§ WHAT IS EXPECTED
Reproduce exactly the line containing "right shoulder: (907, 433)" and every line after it, through the last line of the records below; add nothing.

§ THE INPUT
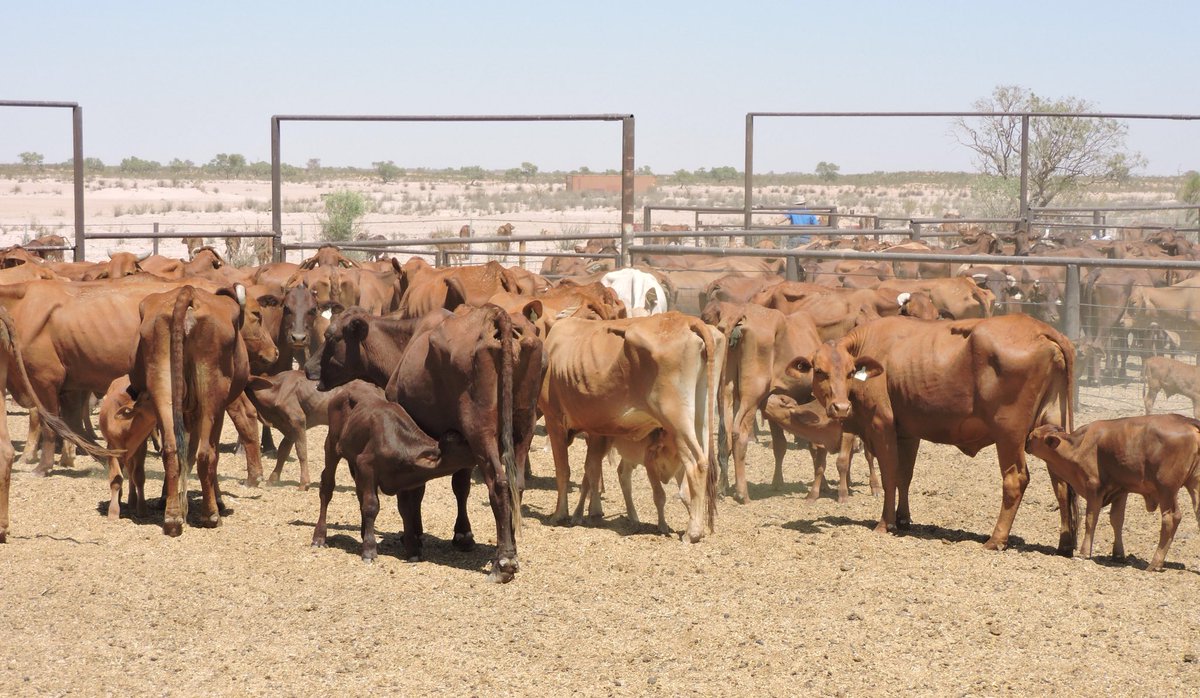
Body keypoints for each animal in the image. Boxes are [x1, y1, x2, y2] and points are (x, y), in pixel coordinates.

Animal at [539, 313, 723, 542]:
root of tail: (686, 319)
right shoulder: (598, 429)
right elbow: (592, 468)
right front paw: (592, 513)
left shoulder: (554, 419)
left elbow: (564, 469)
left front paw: (560, 514)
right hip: (702, 417)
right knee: (704, 462)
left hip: (677, 420)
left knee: (697, 464)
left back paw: (693, 532)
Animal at [803, 314, 1078, 554]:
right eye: (819, 371)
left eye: (851, 372)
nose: (840, 407)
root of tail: (1040, 329)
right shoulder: (907, 433)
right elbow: (904, 476)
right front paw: (903, 519)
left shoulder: (881, 425)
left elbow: (890, 474)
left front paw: (885, 523)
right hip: (1050, 426)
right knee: (1061, 481)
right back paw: (1065, 544)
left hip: (1008, 434)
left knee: (1015, 480)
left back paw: (995, 539)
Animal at [1026, 415, 1200, 572]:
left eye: (1034, 435)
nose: (1026, 442)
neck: (1079, 446)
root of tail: (1187, 421)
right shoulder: (1121, 490)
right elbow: (1116, 520)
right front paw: (1118, 554)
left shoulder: (1094, 488)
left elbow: (1091, 519)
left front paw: (1084, 552)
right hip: (1191, 486)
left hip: (1166, 490)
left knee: (1170, 519)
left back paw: (1155, 563)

§ EXPECTED ANSWER
right shoulder: (907, 433)
right elbow: (904, 476)
right front paw: (903, 519)
left shoulder: (881, 425)
left elbow: (890, 474)
left front paw: (885, 523)
right hip: (1050, 426)
right knee: (1061, 481)
right back paw: (1065, 544)
left hip: (1008, 434)
left knee: (1015, 480)
left back paw: (995, 539)
Animal at [1026, 415, 1200, 572]:
left eye: (1034, 435)
nose: (1026, 442)
neck: (1079, 446)
root of tail: (1187, 421)
right shoulder: (1121, 490)
right elbow: (1116, 520)
right front paw: (1118, 554)
left shoulder: (1094, 488)
left elbow: (1091, 519)
left front paw: (1084, 552)
right hip: (1191, 486)
left hip: (1166, 490)
left knee: (1170, 519)
left back paw: (1155, 563)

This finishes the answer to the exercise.